The UK is much better vaccinated than South Africa, where just 25 per cent of the population is fully jabbed.

Another positive is that omicron may not spread as quickly when up against delta, the dominant variant in the UK. On the other hand, this may be a forlorn hope if the variant is able to reinfect Britons at the same rate it is reinfecting South Africans.

"If, as appears increasingly likely, omicron can infect people that other variants can't, then it will grow very quickly," tweeted Graham Medley, the head of the Government's SPI-M modelling group on Saturday.

So what does all this mean for Christmas?

If I was forced to bet on it (never a good idea), I would guess that omicron will spread rapidly in the UK but will not, for the most part, cause serious disease in those who are fully vaccinated and boosted.

To put a timeframe on this, I would go with Trevor Bedford, a virologist at the Fred Hutchinson Cancer Research Center in Seattle, who calculates that it takes about eight weeks from arrival for omicron to manifest itself as a serious epidemic.

For the UK, that would take us to mid to late January, which avoids Christmas.
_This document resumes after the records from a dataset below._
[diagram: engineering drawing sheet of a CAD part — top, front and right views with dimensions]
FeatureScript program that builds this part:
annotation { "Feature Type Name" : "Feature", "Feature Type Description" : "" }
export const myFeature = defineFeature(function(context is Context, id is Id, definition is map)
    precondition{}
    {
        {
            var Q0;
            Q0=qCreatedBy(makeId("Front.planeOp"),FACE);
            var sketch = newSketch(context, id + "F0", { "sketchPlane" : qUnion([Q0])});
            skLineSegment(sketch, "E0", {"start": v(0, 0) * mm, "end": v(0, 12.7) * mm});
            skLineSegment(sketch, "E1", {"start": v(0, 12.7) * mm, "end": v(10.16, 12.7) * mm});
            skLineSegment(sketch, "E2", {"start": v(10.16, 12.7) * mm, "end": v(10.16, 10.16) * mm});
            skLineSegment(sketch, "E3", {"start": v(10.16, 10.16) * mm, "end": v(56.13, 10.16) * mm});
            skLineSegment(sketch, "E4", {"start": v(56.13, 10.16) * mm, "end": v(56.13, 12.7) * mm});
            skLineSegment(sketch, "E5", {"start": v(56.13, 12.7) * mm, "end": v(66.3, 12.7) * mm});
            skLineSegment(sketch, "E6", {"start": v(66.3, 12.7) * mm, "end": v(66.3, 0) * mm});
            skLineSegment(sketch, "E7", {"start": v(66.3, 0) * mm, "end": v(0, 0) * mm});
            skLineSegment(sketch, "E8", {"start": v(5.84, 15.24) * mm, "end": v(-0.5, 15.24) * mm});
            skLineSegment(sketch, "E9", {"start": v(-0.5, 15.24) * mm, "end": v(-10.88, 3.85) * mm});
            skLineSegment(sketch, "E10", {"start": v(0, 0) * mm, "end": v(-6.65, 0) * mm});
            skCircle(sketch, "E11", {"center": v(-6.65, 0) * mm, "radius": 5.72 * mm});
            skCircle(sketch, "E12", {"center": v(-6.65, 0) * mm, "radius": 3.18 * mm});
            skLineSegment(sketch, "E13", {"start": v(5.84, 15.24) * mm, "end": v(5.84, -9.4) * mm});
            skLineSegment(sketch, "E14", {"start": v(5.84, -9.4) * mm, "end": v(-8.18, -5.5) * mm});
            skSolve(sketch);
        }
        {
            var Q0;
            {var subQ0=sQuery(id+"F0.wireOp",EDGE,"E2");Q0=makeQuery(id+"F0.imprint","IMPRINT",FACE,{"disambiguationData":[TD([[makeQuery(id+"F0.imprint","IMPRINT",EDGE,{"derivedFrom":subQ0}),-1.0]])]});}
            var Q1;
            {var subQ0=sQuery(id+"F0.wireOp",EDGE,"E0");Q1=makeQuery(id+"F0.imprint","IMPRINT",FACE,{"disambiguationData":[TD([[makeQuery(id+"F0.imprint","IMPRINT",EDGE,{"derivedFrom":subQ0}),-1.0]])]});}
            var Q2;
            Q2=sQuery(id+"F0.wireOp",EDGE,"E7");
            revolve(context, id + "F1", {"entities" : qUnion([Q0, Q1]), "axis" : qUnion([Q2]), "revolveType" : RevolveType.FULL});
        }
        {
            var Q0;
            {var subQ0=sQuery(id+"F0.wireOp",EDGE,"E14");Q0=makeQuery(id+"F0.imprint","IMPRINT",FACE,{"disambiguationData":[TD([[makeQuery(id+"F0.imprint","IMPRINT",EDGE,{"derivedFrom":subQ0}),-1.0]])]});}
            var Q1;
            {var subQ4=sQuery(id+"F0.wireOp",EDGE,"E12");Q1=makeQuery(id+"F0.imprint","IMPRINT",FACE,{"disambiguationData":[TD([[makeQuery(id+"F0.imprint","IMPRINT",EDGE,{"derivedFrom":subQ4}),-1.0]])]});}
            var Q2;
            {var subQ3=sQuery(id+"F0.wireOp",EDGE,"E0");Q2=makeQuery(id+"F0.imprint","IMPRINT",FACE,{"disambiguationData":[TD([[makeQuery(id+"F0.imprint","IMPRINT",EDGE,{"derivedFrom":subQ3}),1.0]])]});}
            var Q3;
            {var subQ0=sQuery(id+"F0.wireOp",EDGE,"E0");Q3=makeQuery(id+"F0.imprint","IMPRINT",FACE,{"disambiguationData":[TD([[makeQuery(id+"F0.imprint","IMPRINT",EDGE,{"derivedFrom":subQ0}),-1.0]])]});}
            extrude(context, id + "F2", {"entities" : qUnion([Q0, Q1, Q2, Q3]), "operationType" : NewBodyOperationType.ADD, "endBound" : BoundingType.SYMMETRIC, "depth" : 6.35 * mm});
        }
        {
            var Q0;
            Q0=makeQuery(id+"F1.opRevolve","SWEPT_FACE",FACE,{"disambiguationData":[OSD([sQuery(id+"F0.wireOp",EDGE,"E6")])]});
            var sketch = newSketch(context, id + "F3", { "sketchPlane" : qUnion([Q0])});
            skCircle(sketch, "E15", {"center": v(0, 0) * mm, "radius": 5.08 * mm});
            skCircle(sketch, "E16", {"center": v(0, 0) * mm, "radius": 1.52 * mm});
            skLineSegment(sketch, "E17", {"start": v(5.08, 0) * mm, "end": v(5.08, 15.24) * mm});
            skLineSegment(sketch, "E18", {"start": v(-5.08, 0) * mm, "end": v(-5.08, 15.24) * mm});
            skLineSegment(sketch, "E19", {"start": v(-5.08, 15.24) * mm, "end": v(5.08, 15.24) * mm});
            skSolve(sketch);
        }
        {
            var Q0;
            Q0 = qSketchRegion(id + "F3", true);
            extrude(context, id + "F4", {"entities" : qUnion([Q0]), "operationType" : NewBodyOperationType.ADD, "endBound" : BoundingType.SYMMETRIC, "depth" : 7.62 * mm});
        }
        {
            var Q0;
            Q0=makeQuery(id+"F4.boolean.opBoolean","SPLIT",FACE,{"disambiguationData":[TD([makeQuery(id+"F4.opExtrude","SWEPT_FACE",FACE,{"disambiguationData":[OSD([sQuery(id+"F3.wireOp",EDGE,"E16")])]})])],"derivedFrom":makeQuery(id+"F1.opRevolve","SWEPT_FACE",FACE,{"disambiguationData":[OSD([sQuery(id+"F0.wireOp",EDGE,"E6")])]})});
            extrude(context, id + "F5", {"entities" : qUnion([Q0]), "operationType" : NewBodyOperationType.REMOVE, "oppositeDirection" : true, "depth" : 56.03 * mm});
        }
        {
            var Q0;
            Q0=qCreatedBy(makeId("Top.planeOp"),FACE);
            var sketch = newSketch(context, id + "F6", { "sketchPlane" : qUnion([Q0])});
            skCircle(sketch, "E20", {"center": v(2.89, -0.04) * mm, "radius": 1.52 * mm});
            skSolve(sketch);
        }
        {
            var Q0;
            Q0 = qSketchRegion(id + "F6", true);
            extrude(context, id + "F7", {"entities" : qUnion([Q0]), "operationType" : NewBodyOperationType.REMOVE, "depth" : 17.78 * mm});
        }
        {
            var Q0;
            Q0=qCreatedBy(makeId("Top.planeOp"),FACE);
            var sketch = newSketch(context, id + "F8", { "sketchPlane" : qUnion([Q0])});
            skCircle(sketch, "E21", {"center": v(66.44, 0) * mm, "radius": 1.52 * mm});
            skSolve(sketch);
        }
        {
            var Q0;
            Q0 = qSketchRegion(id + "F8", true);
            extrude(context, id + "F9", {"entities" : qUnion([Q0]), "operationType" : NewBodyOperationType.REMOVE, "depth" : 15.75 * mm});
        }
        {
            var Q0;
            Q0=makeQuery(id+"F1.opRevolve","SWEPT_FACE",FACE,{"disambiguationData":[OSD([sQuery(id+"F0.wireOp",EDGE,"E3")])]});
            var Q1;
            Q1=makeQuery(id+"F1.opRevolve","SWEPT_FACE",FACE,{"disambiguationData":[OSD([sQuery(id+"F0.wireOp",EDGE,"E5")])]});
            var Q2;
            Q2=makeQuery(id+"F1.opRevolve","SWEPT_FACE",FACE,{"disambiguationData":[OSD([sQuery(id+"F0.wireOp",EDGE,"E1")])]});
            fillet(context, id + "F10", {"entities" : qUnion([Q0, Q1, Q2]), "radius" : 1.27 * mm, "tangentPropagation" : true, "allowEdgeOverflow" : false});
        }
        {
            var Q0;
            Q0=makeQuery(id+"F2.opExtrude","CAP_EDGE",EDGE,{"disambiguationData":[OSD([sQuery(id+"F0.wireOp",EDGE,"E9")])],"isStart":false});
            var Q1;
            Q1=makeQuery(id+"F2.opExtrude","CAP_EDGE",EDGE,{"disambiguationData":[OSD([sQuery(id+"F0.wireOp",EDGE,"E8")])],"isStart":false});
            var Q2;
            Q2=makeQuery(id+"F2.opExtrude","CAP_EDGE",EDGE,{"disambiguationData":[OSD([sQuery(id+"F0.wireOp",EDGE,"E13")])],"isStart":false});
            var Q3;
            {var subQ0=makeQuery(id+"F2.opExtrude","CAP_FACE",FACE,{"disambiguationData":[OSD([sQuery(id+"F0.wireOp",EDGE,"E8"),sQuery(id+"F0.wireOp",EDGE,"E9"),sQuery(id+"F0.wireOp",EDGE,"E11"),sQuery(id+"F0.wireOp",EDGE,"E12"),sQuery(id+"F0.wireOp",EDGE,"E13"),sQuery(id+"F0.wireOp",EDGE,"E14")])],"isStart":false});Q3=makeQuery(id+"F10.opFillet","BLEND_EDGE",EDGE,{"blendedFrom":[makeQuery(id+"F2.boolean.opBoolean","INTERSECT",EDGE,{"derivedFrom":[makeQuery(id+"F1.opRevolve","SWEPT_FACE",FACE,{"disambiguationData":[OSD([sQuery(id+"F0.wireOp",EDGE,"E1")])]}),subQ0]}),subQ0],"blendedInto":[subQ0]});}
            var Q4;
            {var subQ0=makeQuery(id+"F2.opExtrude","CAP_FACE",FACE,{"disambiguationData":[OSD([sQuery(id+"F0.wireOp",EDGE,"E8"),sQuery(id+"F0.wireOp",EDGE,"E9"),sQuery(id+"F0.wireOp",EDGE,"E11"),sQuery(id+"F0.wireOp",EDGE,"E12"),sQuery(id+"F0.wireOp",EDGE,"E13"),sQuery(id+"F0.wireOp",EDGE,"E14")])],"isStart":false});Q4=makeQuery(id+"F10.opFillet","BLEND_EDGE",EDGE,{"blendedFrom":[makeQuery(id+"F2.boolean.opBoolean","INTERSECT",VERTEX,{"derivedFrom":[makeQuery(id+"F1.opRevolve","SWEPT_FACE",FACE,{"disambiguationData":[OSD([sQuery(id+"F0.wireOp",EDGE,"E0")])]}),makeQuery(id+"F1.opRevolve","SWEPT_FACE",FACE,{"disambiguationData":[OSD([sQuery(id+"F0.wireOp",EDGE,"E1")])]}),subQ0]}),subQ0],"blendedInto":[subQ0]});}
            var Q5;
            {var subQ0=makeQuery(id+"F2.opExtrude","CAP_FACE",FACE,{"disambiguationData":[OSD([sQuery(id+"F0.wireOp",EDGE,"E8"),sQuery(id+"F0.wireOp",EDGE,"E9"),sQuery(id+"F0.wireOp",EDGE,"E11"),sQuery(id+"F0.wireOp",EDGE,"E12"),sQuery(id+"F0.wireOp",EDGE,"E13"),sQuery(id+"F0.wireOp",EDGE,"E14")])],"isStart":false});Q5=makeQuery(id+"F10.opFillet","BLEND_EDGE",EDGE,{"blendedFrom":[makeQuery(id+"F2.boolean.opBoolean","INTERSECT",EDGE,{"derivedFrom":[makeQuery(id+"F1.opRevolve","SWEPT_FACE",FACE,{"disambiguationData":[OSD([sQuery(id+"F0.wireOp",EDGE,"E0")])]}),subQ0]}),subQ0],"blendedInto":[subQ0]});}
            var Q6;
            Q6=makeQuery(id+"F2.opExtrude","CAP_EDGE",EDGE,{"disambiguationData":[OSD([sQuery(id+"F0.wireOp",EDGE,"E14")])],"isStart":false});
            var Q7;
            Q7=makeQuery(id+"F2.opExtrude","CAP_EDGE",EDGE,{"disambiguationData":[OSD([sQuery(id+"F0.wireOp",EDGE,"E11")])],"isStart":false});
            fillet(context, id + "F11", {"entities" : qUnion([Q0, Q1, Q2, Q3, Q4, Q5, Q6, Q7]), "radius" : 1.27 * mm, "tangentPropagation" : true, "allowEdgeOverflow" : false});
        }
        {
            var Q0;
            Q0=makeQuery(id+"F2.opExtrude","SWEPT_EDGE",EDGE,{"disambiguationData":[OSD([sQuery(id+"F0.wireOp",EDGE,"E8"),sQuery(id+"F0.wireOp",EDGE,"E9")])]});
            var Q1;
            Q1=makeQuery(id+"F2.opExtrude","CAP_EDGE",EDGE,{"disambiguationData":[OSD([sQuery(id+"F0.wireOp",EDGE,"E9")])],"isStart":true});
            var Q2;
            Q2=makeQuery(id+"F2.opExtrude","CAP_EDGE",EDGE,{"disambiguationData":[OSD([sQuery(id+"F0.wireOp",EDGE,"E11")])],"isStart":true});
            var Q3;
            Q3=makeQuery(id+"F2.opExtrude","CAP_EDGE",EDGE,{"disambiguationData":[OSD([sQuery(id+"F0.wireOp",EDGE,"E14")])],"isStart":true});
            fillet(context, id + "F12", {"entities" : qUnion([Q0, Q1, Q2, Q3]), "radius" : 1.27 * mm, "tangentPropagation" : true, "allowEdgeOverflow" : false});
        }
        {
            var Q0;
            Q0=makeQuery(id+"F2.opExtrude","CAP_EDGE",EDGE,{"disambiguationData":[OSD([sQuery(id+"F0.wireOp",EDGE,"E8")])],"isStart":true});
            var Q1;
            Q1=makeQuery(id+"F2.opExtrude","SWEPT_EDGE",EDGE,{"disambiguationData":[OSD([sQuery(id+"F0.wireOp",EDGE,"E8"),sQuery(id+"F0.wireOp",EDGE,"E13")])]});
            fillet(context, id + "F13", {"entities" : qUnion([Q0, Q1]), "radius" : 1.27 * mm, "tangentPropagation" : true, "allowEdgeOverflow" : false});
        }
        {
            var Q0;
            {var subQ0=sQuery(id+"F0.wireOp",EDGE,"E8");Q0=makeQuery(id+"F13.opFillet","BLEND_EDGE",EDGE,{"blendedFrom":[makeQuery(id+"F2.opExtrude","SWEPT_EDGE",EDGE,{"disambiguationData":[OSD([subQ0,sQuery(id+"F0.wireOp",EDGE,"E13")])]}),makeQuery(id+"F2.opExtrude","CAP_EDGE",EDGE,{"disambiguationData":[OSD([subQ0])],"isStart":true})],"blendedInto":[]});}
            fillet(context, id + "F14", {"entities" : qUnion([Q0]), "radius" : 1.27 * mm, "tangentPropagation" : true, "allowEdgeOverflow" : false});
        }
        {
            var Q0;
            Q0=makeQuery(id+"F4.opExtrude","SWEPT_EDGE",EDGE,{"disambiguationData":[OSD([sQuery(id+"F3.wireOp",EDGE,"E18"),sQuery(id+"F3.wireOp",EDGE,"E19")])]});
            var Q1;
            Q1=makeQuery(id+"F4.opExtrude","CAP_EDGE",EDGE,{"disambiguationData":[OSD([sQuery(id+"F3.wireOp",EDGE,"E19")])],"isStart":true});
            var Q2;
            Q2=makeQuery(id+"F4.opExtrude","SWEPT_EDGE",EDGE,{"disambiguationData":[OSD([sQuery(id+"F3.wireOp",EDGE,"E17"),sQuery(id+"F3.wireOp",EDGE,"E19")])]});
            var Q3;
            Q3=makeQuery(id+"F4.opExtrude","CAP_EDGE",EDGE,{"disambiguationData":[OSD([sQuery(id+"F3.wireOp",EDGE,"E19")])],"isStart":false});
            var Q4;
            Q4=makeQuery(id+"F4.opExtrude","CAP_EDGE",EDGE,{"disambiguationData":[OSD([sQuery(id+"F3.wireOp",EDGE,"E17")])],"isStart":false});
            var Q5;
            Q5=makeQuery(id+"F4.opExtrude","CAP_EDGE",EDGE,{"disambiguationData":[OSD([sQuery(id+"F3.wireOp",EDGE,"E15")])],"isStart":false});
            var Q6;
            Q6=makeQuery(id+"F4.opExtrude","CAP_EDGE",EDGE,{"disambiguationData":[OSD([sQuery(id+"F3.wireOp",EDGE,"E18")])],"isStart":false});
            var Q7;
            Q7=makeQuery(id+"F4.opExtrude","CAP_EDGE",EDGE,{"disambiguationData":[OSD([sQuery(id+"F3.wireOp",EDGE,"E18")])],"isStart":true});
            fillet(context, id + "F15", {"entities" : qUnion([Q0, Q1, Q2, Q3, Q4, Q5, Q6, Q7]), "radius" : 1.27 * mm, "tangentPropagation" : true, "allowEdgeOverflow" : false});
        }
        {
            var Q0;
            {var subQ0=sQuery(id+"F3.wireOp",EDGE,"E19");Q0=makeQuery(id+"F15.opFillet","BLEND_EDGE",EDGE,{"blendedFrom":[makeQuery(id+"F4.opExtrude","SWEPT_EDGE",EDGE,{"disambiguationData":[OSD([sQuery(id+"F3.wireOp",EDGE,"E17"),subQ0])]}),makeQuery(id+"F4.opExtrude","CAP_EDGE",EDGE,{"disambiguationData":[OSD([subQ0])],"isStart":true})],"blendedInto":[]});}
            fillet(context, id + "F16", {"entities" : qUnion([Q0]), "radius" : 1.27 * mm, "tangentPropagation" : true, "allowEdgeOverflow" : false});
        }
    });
But, before getting the party hats out, consider two more important facts.

In the words of the epidemiologist Adam Kucharski: "A SARS-CoV-2 variant that's 50 per cent more transmissible would in general be a much bigger problem than a variant that's 50 per cent more deadly." This is a simple, if counterintuitive, matter of maths – more infections mean many more hospitalisations overall.

"Emerging evidence suggests omicron spreads easily, whether because inherently more transmissible and/or it reinfects more easily. So even if immunity against severe disease fully holds up, countries could face a much faster, larger peak than delta would have caused," said Prof Kucharski.
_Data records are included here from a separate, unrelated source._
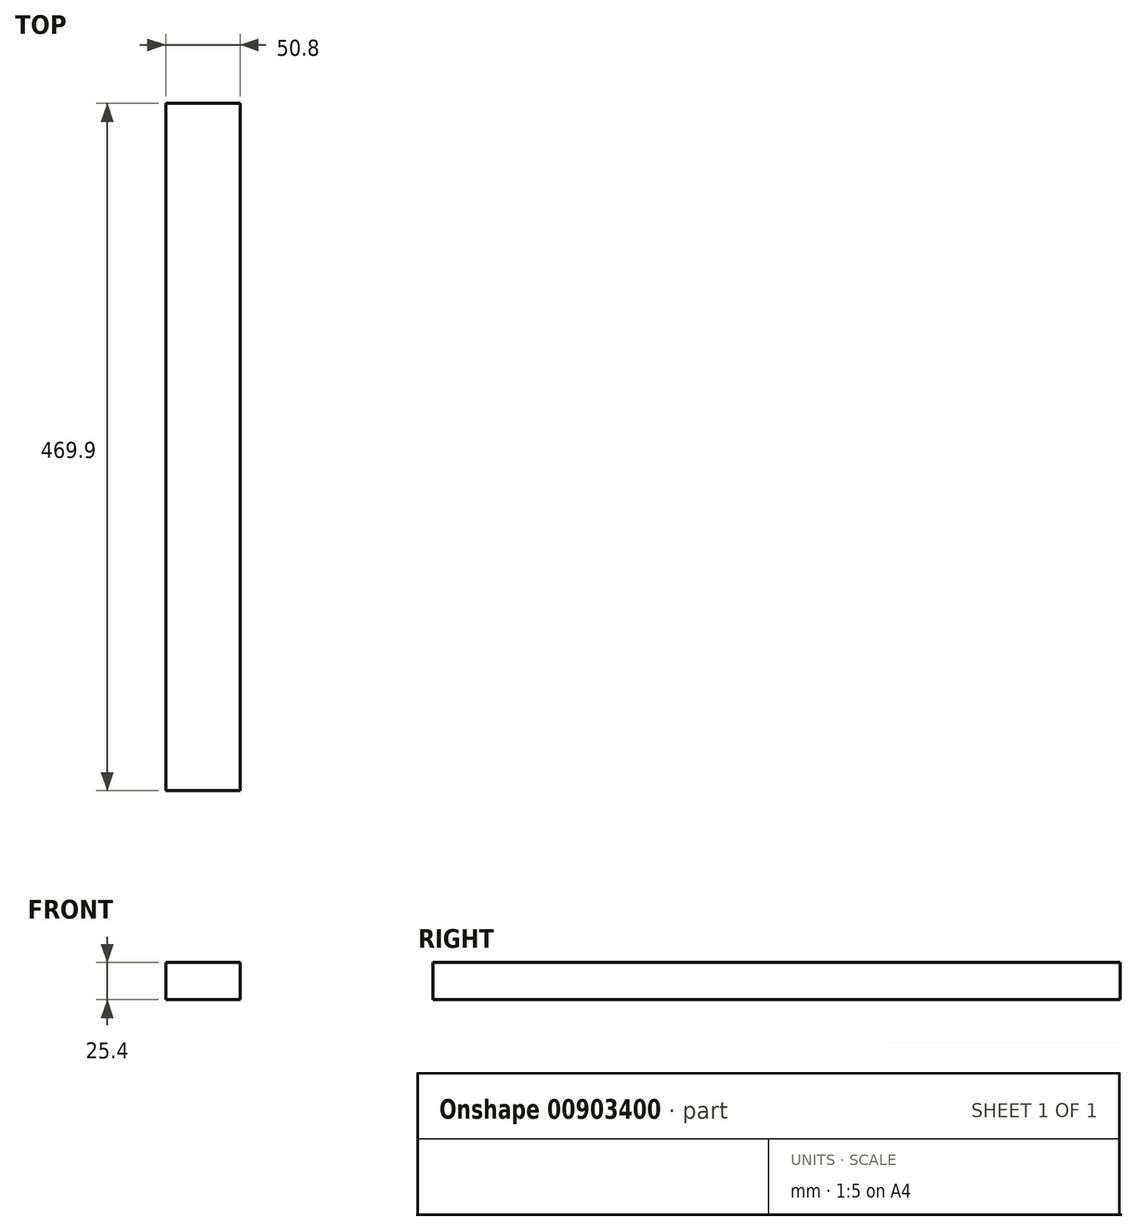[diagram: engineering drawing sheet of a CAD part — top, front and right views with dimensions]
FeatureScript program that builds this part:
annotation { "Feature Type Name" : "Feature", "Feature Type Description" : "" }
export const myFeature = defineFeature(function(context is Context, id is Id, definition is map)
    precondition{}
    {
        {
            var Q0;
            Q0=qCreatedBy(makeId("Front.planeOp"),FACE);
            var sketch = newSketch(context, id + "F0", { "sketchPlane" : qUnion([Q0])});
            skLineSegment(sketch, "E0.bottom", {"start": v(0, 0) * mm, "end": v(50.8, 0) * mm});
            skLineSegment(sketch, "E0.top", {"start": v(0, 25.4) * mm, "end": v(50.8, 25.4) * mm});
            skLineSegment(sketch, "E0.left", {"start": v(0, 0) * mm, "end": v(0, 25.4) * mm});
            skLineSegment(sketch, "E0.right", {"start": v(50.8, 0) * mm, "end": v(50.8, 25.4) * mm});
            skSolve(sketch);
        }
        {
            var Q0;
            Q0=makeQuery(id+"F0.imprint","IMPRINT",FACE,{"disambiguationData":[TD([[makeQuery(id+"F0.imprint","IMPRINT",EDGE,{"derivedFrom":sQuery(id+"F0.wireOp",EDGE,"E0.bottom")}),1.0]])]});
            extrude(context, id + "F1", {"entities" : qUnion([Q0]), "depth" : 469.9 * mm, "offsetDistance" : 25.4 * mm});
        }
    });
It is in this context that Mr Johnson will have to consider the NHS and the risk of it being overwhelmed.

Admissions have come down in recent weeks but are now flatlining, with 7,373 Covid cases in hospitals across the UK, including 895 in intensive care as of Saturday. In short, the system continues to run hot – with the worst weeks of January still to come.

Already there are scary-looking charts of omicron's UK growth doing the rounds on social media. Cases are climbing from a low base but there is community transmission and we are likely to see rapid growth ahead of Christmas if we follow South Africa's trajectory.

Ultimately, the question for the Prime Minister is this – how much growth, and therefore risk, can he and the NHS tolerate?